What to work on:
Tally the lines in the rows below that contain the string "Enregistrement", where case counts. How many are there? Reply with the number alone.

Source material:
::::::::

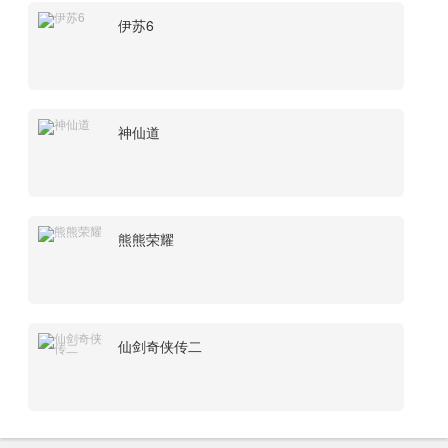
伊苏6
神仙道
熊熊荣耀
仙剑奇侠传二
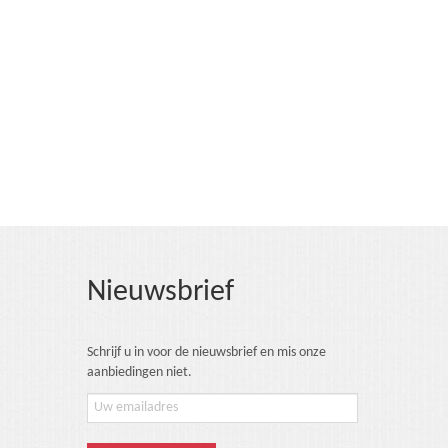
Nieuwsbrief
Schrijf u in voor de nieuwsbrief en mis onze
aanbiedingen niet.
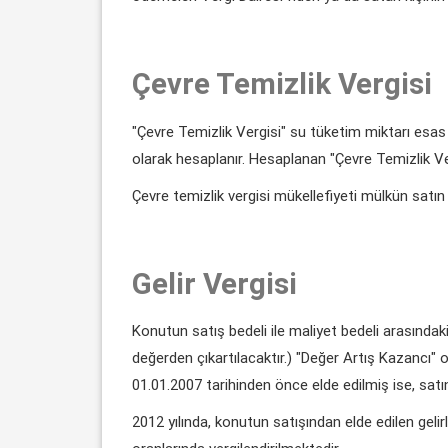
Çevre Temizlik Vergisi
"Çevre Temizlik Vergisi" su tüketim miktarı esas 
olarak hesaplanır. Hesaplanan "Çevre Temizlik Vergi
Çevre temizlik vergisi mükellefiyeti mülkün satın 
Gelir Vergisi
Konutun satış bedeli ile maliyet bedeli arasındak
değerden çıkartılacaktır.) "Değer Artış Kazancı" o
01.01.2007 tarihinden önce elde edilmiş ise, satın
2012 yılında, konutun satışından elde edilen geli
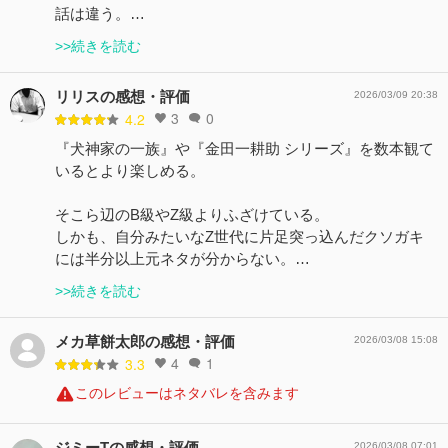
話は違う。…
>>続きを読む
リリスの感想・評価
2026/03/09 20:38
3
0
4.2
『犬神家の一族』や『金田一耕助 シリーズ』を数本観て
いるとより楽しめる。
そこら辺のB級やZ級よりふざけている。
しかも、自分みたいなZ世代に片足突っ込んだクソガキ
には半分以上元ネタが分からない。…
>>続きを読む
メカ草餅太郎の感想・評価
2026/03/08 15:08
4
1
3.3
このレビューはネタバレを含みます
ジミーTの感想・評価
2026/03/08 07:01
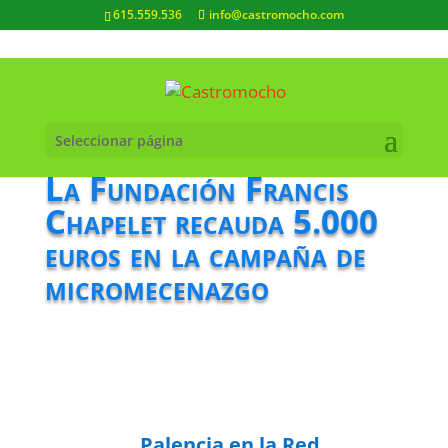
615.559.536
info@castromocho.com
Seleccionar página
La Fundación Francis
Chapelet recauda 5.000
euros en la campaña de
micromecenazgo
Palencia en la Red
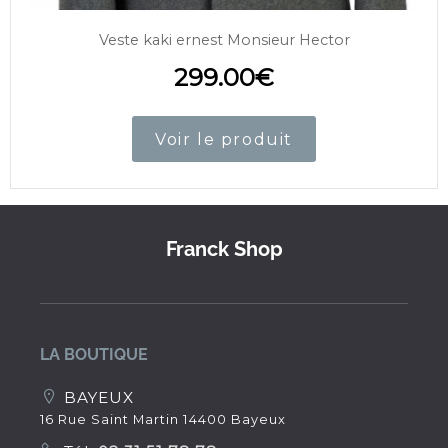
Veste kaki ernest Monsieur Hector
299.00
€
Voir le produit
Franck Shop
LA BOUTIQUE
BAYEUX
16 Rue Saint Martin 14400 Bayeux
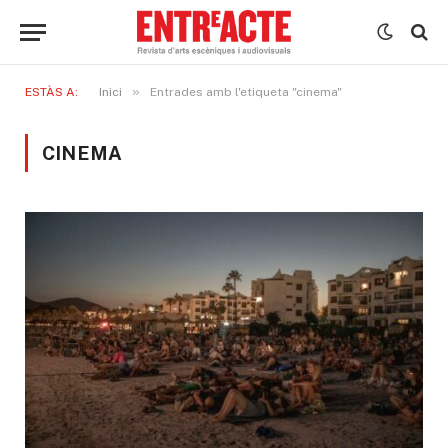
»
ESTÀS A:
Inici
Entrades amb l'etiqueta "cinema"
CINEMA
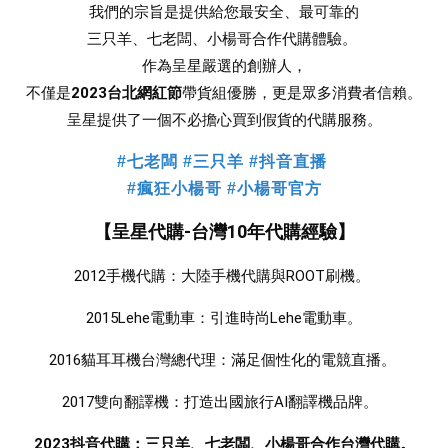
我們的宗旨是提供給您最安全、最可靠的
三只羊、七老闆、小楊哥合作
代購體驗。 
作為呈星嚴選的創辦人，
不僅是
2023台北網紅節
帶貨組優勝，更是眾多消費者信賴。
 呈星提供了一個不必擔心買到假貨的代購服務。 
#七老闆 #三只羊 #抖音直播
#瘋狂小楊哥 #小楊哥官方
【呈星代購-台灣10年代購經驗】
2012手機代購：大陸手機代購與ROOT刷機。 
2015Lehe電動車：引進時尚Lehe電動車。
2016貓耳耳機台灣總代理：滿足個性化的電競直播。 
2017雙向翻譯機：打造出國旅行AI翻譯機品牌。  
2023抖音代購：三只羊、七老闆、小楊哥合作台灣代購。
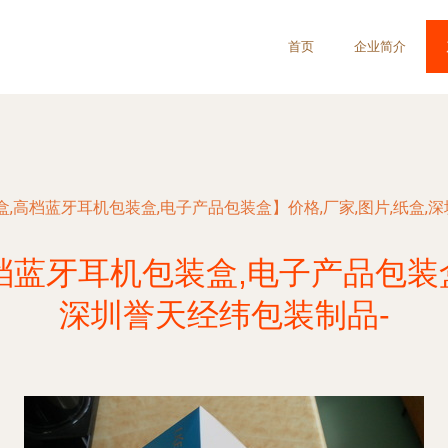
首页
企业简介
,高档蓝牙耳机包装盒,电子产品包装盒】价格,厂家,图片,纸盒,
蓝牙耳机包装盒,电子产品包装盒
深圳誉天经纬包装制品-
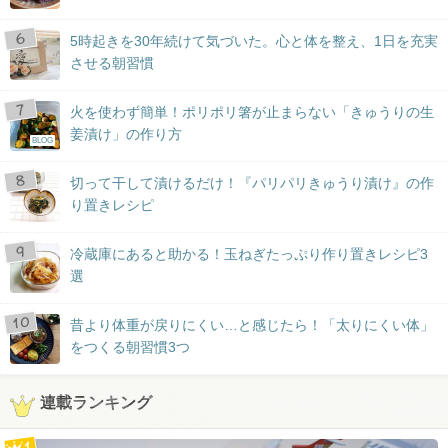
5時起きを30年続けて気づいた。心と体を整え、1日を充実
させる朝習慣
火を使わず簡単！ポリポリ箸が止まらない「きゅうりの生
姜漬け」の作り方
BLOG
切って干して漬けるだけ！『パリパリきゅうり漬け』の作
り置きレシピ
冷蔵庫にあると助かる！玉ねぎたっぷり作り置きレシピ3
選
昔より体重が戻りにくい…と感じたら！「太りにくい体」
をつくる朝習慣3つ
連載ランキング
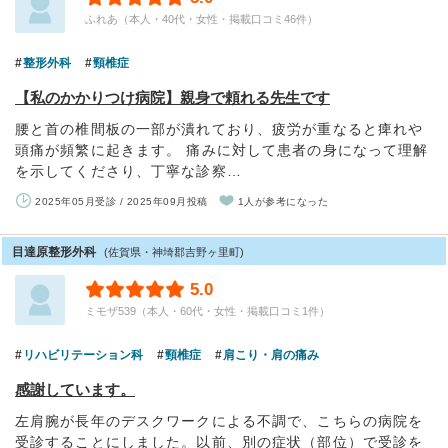
ふれあ（本人・40代・女性・掲載口コミ46件）
整形外科
頸椎症
【私のかかりつけ病院】親身で頼れる先生です
腰と首の椎間板の一部が潰れており、疲労が重なると痺れや
頭痛が頻繁に起きます。 痛みに対して患者の身になって理解
を示してくださり、丁寧な診察…
2025年05月受診 / 2025年09月投稿
1人が参考になった
目達原整形外科
(佐賀県・神埼郡吉野ヶ里町)
5.0
ミモザ539（本人・60代・女性・掲載口コミ1件）
リハビリテーション科
頸椎症
肩こり・肩の痛み
感謝しています。
左肩腕が長年のデスクワークによる不調で、こちらの病院を
受診することにしました。以前、別の症状（部位）で受診を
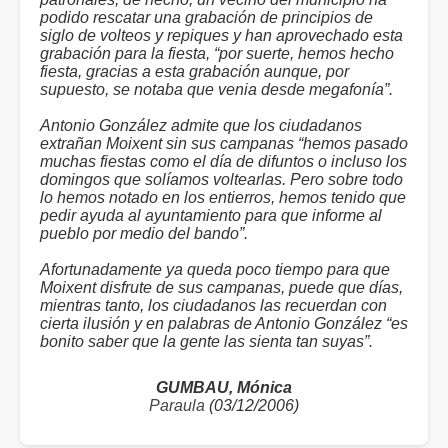
podido rescatar una grabación de principios de
siglo de volteos y repiques y han aprovechado esta
grabación para la fiesta, “por suerte, hemos hecho
fiesta, gracias a esta grabación aunque, por
supuesto, se notaba que venia desde megafonía”.
Antonio González admite que los ciudadanos
extrañan Moixent sin sus campanas “hemos pasado
muchas fiestas como el día de difuntos o incluso los
domingos que solíamos voltearlas. Pero sobre todo
lo hemos notado en los entierros, hemos tenido que
pedir ayuda al ayuntamiento para que informe al
pueblo por medio del bando”.
Afortunadamente ya queda poco tiempo para que
Moixent disfrute de sus campanas, puede que días,
mientras tanto, los ciudadanos las recuerdan con
cierta ilusión y en palabras de Antonio González “es
bonito saber que la gente las sienta tan suyas”.
GUMBAU, Mónica
Paraula
(03/12/2006)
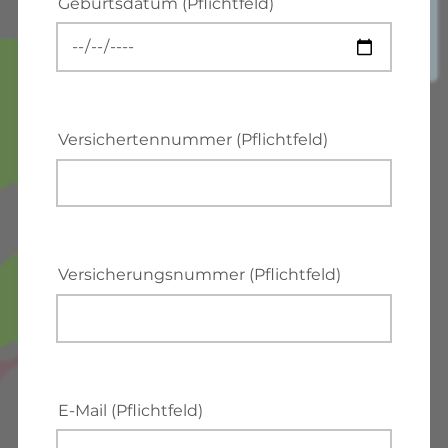
Geburtsdatum (Pflichtfeld)
Versichertennummer (Pflichtfeld)
Versicherungsnummer (Pflichtfeld)
E-Mail (Pflichtfeld)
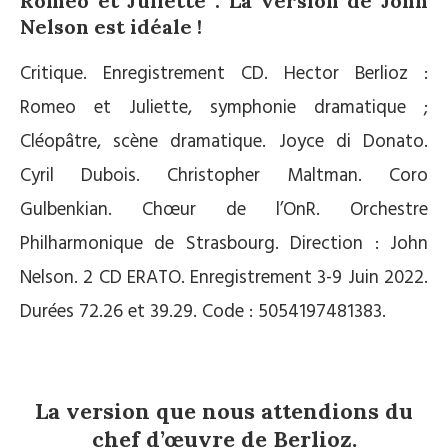
Roméo et Juliette : La version de John
Nelson est idéale !
Critique. Enregistrement CD. Hector Berlioz :
Romeo et Juliette, symphonie dramatique ;
Cléopâtre, scène dramatique. Joyce di Donato.
Cyril Dubois. Christopher Maltman. Coro
Gulbenkian. Chœur de l’OnR. Orchestre
Philharmonique de Strasbourg. Direction : John
Nelson. 2 CD ERATO. Enregistrement 3-9 Juin 2022.
Durées 72.26 et 39.29. Code : 5054197481383.
La version que nous attendions du
chef d’œuvre de Berlioz.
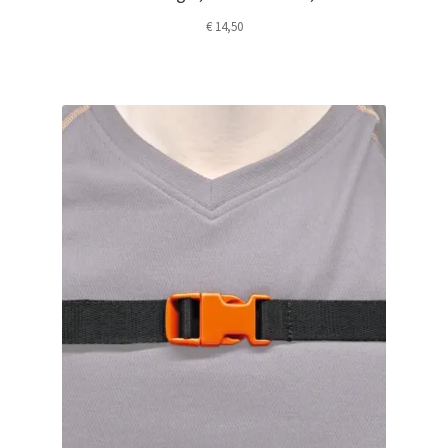
€
14,50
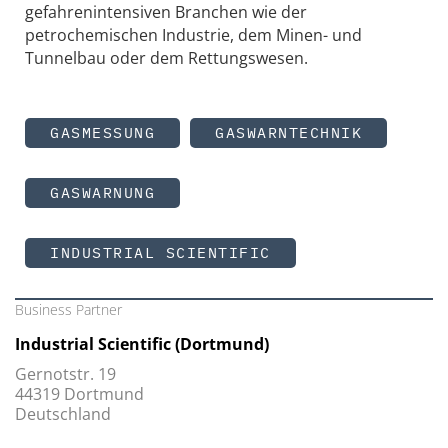
gefahrenintensiven Branchen wie der
petrochemischen Industrie, dem Minen- und
Tunnelbau oder dem Rettungswesen.
GASMESSUNG
GASWARNTECHNIK
GASWARNUNG
INDUSTRIAL SCIENTIFIC
Business Partner
Industrial Scientific (Dortmund)
Gernotstr. 19
44319 Dortmund
Deutschland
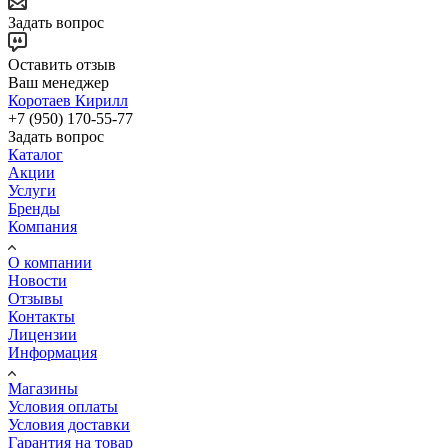
Задать вопрос
Оставить отзыв
Ваш менеджер
Коротаев Кирилл
+7 (950) 170-55-77
Задать вопрос
Каталог
Акции
Услуги
Бренды
Компания
О компании
Новости
Отзывы
Контакты
Лицензии
Информация
Магазины
Условия оплаты
Условия доставки
Гарантия на товар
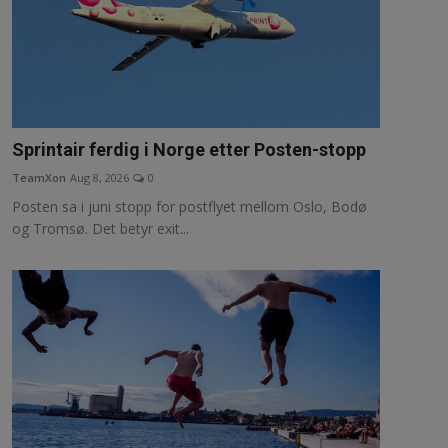
Sprintair ferdig i Norge etter Posten-stopp
TeamXon
Aug 8, 2026
0
Posten sa i juni stopp for postflyet mellom Oslo, Bodø
og Tromsø. Det betyr exit...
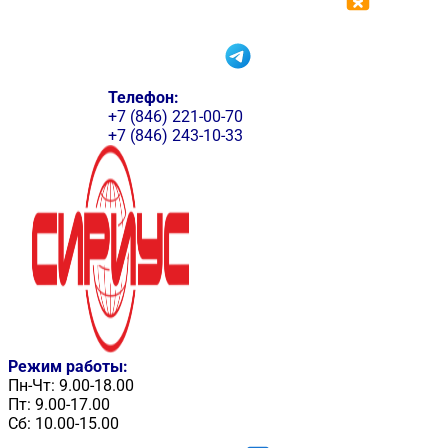
Телефон:
+7 (846) 221-00-70
+7 (846) 243-10-33
Режим работы:
Пн-Чт: 9.00-18.00
Пт: 9.00-17.00
Сб: 10.00-15.00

::::::::

Result:
2